Analysts continue to believe Boeing will further cut the 777 Classic production rate, with an annoucnement toward the end of this year.
General update, September 15, 2016
We see November elections as likely to support a growing DoD budget that is already set to grow. We are skeptical, however, that either candidate would be able to break through Congressional gridlock. With our current view of low to mid-single digit growth for DoD spending, we see defense stocks as generally at fair value, particularly when pensions are considered. We prefer General Dynamics (valuation, Gulfstream issues priced in) and Raytheon (international exposure), and BAE Systems (valuation) and rate each Outperform.
Weekly Insights, Sept. 19, 2016
|For 2017, Boeing guided to flat BCA and BDS sales, higher cash flow (vs. 2016), and challenges to the goal for double digit BCA margins. BA also appeared to indicate risk to its ~1x book to bill guide for 2016. BA states that pending competitions in the next 2-3 months will drive a decision on 777 rates.
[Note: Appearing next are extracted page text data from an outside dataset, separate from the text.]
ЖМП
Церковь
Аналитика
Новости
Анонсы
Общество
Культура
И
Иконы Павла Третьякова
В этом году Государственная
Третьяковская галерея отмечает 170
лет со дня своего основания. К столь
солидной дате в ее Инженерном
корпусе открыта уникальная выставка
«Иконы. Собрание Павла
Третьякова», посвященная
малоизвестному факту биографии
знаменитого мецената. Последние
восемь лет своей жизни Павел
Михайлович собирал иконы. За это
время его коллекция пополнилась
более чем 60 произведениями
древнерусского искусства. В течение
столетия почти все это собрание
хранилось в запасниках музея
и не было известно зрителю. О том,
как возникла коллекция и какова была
That appears to preclude BA lowering 777 rates on the 3Q16 earnings call. Although, BA noted to us that we shouldn’t read anything into the comments about what’s said when they report 3Q16, we think it’s possible BA lowers 777 production rates to 4/mo.|
Zodiac reported F4Q results noting a substantial increase in lavatory production rates to 7/mo in August – consistent with the rate Airbus needs to achieve 50 deliveries by year end. Despite the improvement, we see risk to Airbus’ guide for 50 A350 deliveries this year. Under coverage, HXL and SPR are most impacted by the A350 with each having a shipset content of $5M.
Airlines and A+D Update, Sept. 19, 2016
Boeing (via its CEO) provided a comprehensive update that pointed to deliveries growing in 2017 but with flattish revenues, orders concentrated in narrow-bodies over wide-bodies with a book to bill remaining roughly at 1x, and cash flow growth in an even punitive environment (i.e. with a 777 cut announcement that appears more probable later in the year), all of which helped our OverWeight rating. Elsewhere, SPR (OW) supported growing cash flow and manageable 737 rate increases, all while a resolution over BA negotiations appeared to be in the works.